Okay, blog friends: I need some input. Am I weird to think that IVF is not really scary? I mean, I think this clown is really scary:
But I think IVF is cool and exciting. More like a trip to Bora Bora than an evil clown:
Am I in the minority here? It just doesn't seem like that much more than ovulation induction with injectables + IUI. So now I'm just hoping it's significantly more successful than those have been for me.
While I'm on the subject, I know some ladies hate vaginal ultrasounds, but I think the transducer looks rather...almost...friendly:
I just asked my husband for an adjective to describe it and he said, "E.T.'s finger?" Now, I've never really considered E.T.'s finger doing the job of the transducer there, but the healing touch of E.T.!?!? How can that be undesirable?

So, what say you?

Sunday, September 14, 2008

Entering the Blogosphere

Wow - I'm actually blogging! This is my attempt to tell my complicated infertility story and my journey to **hopefully** have a baby with the most awesome, wonderful, spectacular, astonishingly magnificent husband in the universe. I know you all probably think your husbands are pretty neat, but mine is simply the best. I should know - I've been through some husbands. But that is a story for another blog... I was inspired to blog by some wonderful and witty ladies who formerly posted in the "trying to conceive" section of a popular pregnancy-centric website.

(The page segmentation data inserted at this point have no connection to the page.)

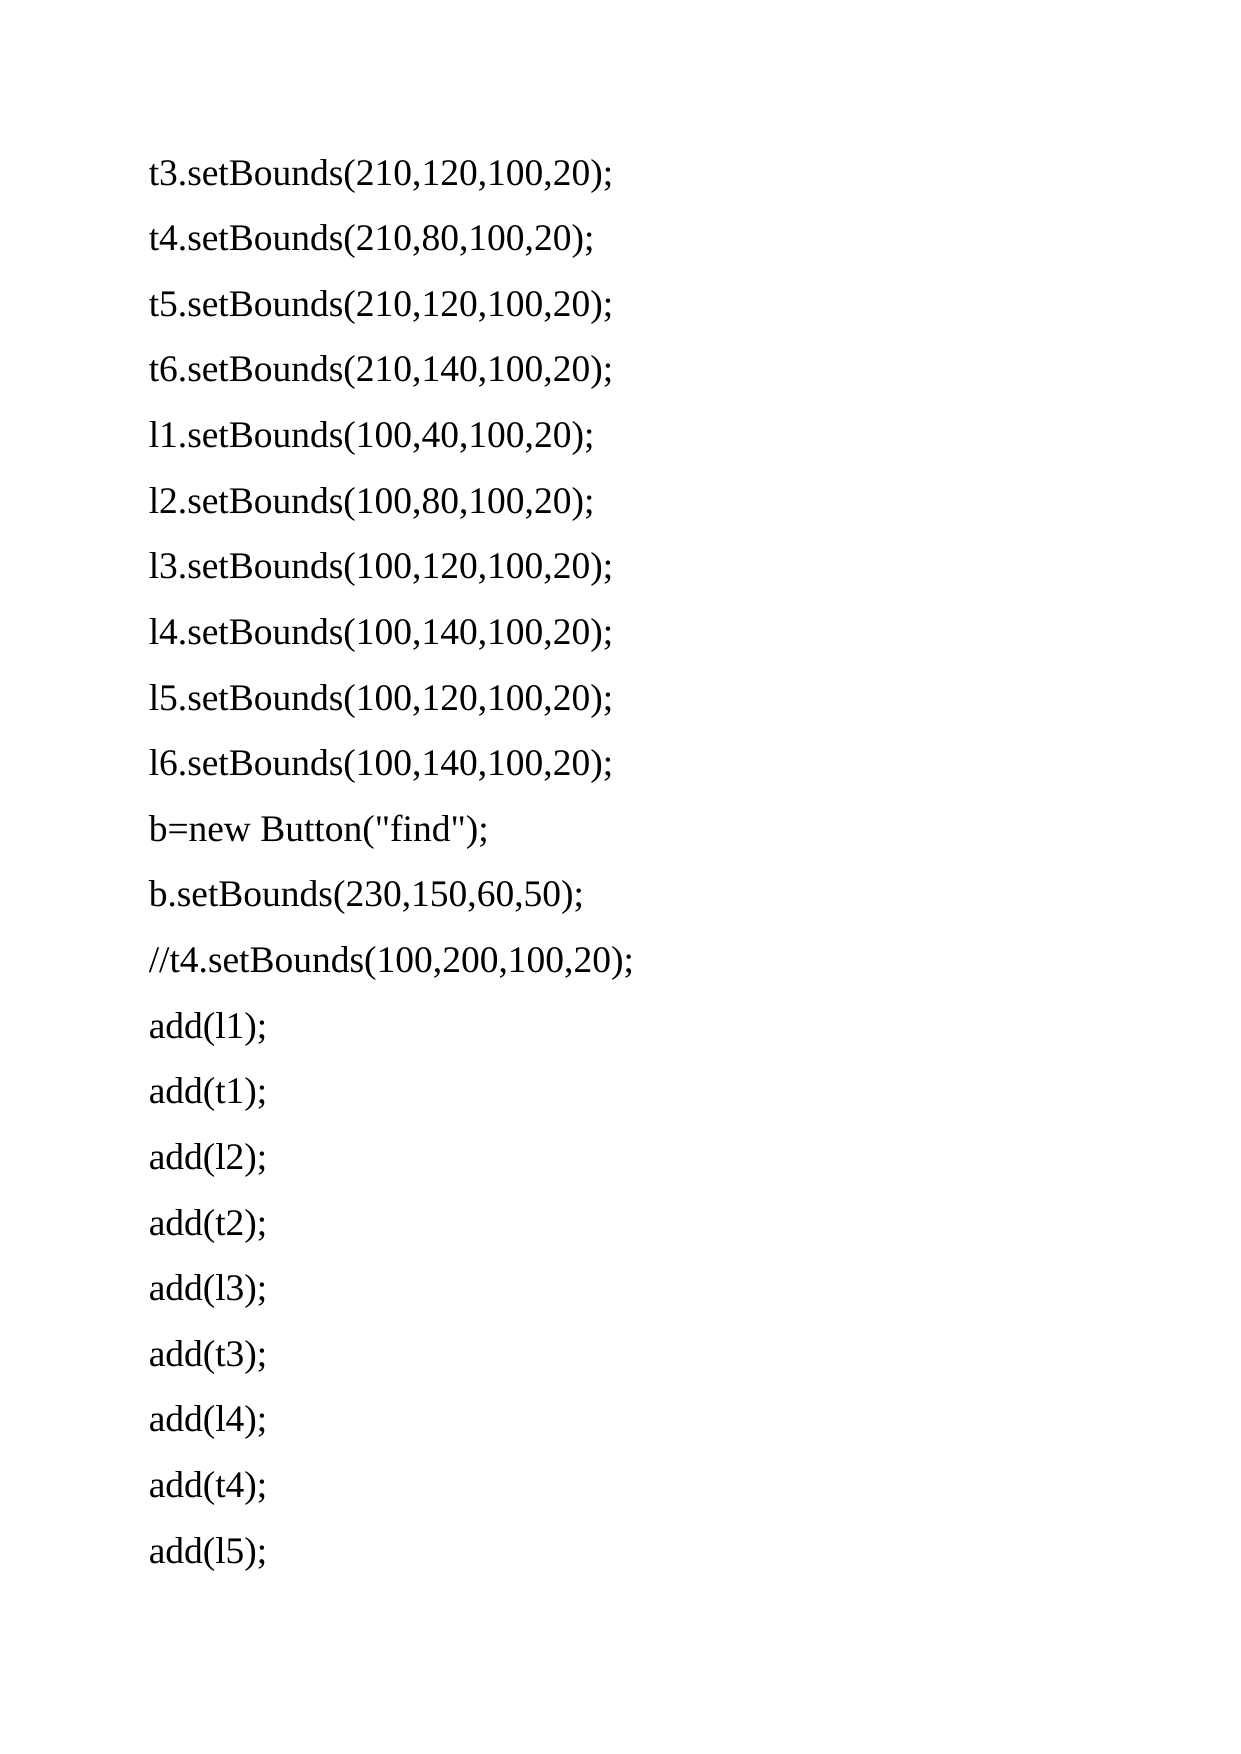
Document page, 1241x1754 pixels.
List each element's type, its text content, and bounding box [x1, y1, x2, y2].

text b=new Button("find"); [148, 806, 1090, 849]
text l1.setBounds(100,40,100,20); [148, 412, 1090, 456]
text l2.setBounds(100,80,100,20); [148, 478, 1090, 521]
text //t4.setBounds(100,200,100,20); [148, 937, 1090, 981]
text add(l1); [148, 1003, 1090, 1046]
text t4.setBounds(210,80,100,20); [148, 216, 1090, 259]
text l3.setBounds(100,120,100,20); [148, 544, 1090, 587]
text l6.setBounds(100,140,100,20); [148, 741, 1090, 784]
text l4.setBounds(100,140,100,20); [148, 609, 1090, 652]
text add(l3); [148, 1266, 1090, 1309]
text add(l2); [148, 1134, 1090, 1177]
text t6.setBounds(210,140,100,20); [148, 347, 1090, 390]
text add(t3); [148, 1331, 1090, 1374]
text add(t1); [148, 1069, 1090, 1112]
text add(t2); [148, 1200, 1090, 1243]
text b.setBounds(230,150,60,50); [148, 872, 1090, 915]
text add(l5); [148, 1528, 1090, 1571]
text t3.setBounds(210,120,100,20); [148, 150, 1090, 193]
text l5.setBounds(100,120,100,20); [148, 675, 1090, 718]
text add(t4); [148, 1462, 1090, 1506]
text t5.setBounds(210,120,100,20); [148, 281, 1090, 324]
text add(l4); [148, 1397, 1090, 1440]
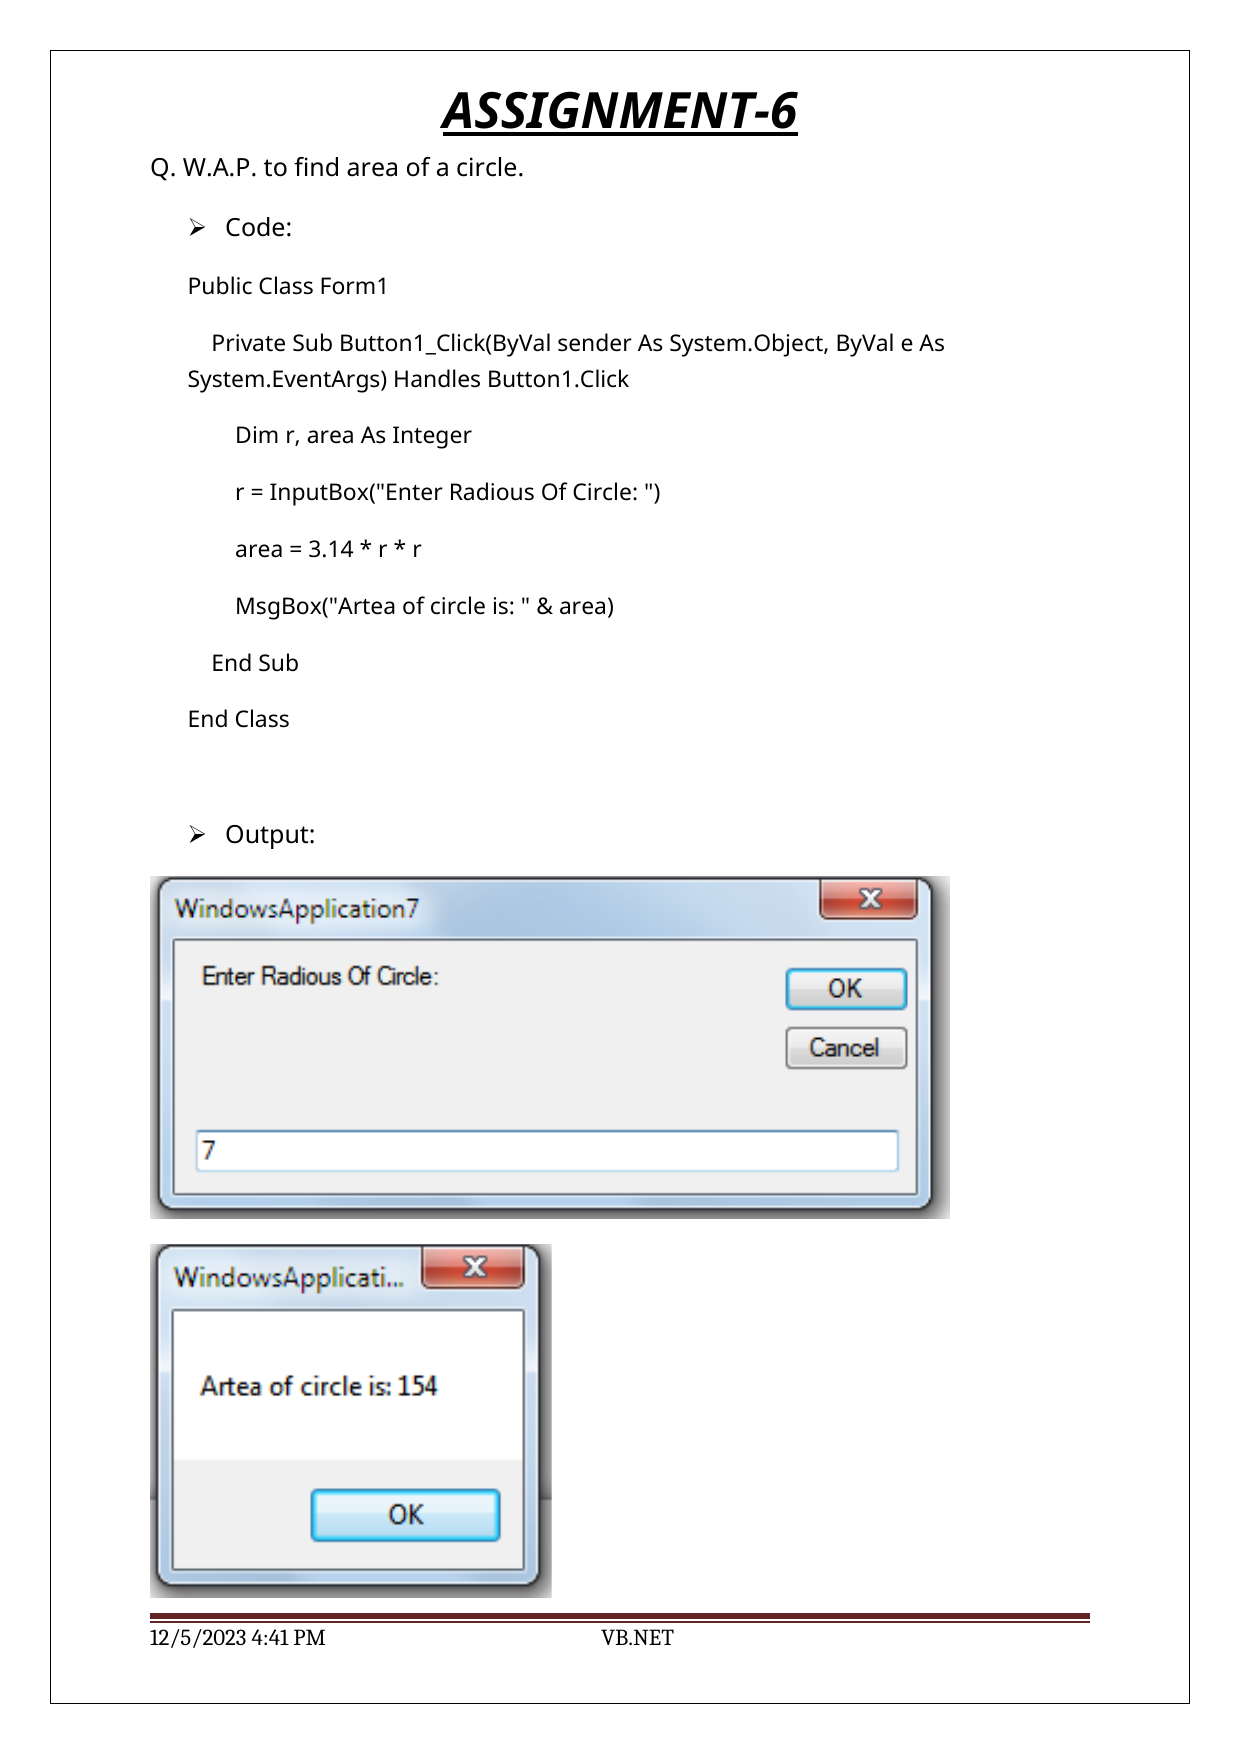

As one of these ladies blogged, that site recently jumped the shark and went through a period of utter goofyness (which, I'm sorry to say, I might have instigated, rather inadvertently). Anyway, these ladies have great blogs like Conceive This!, The Baby Blog, Dreaming of Baby, and waiting on the womb to change. So I guess I'll start with my current status and maybe fill in the background as I go. I am getting ready to start my first (and hopefully only) IVF cycle. When I get to day 21 of this cycle (next Monday - 9/22), I will have my progesterone level checked to see if I ovulated (see, the whole tricky ovulation business is where my lady parts generally get hung up...hence the need for infertility treatments). If I didn't ovulate (which will be the highly likely result of this test), I will start provera to bring on my period. I'll take that for 10 days, then once my new, exciting cycle starts, I'll go in for a 4-D ultrasound of my uterine lining (to make sure there are no polyps...I'm prone to those) and a trial embryo transfer <---- this is to allow them to "map" my cervix and record the depth of my uterus (I'm sure it's really deep, I went to good schools, pondered existential philosophies, etc.). Then I'll start Lupron to tire out my poor little pituitary gland so that it can't secrete any pesky leutinizing hormone (LH) too early, which would cause me to ovulate before the super-exciting retreival. Next step: start follicle stimulating hormone (FSH) injections (I'm an old pro at this) and wait to mature some beautiful follicles!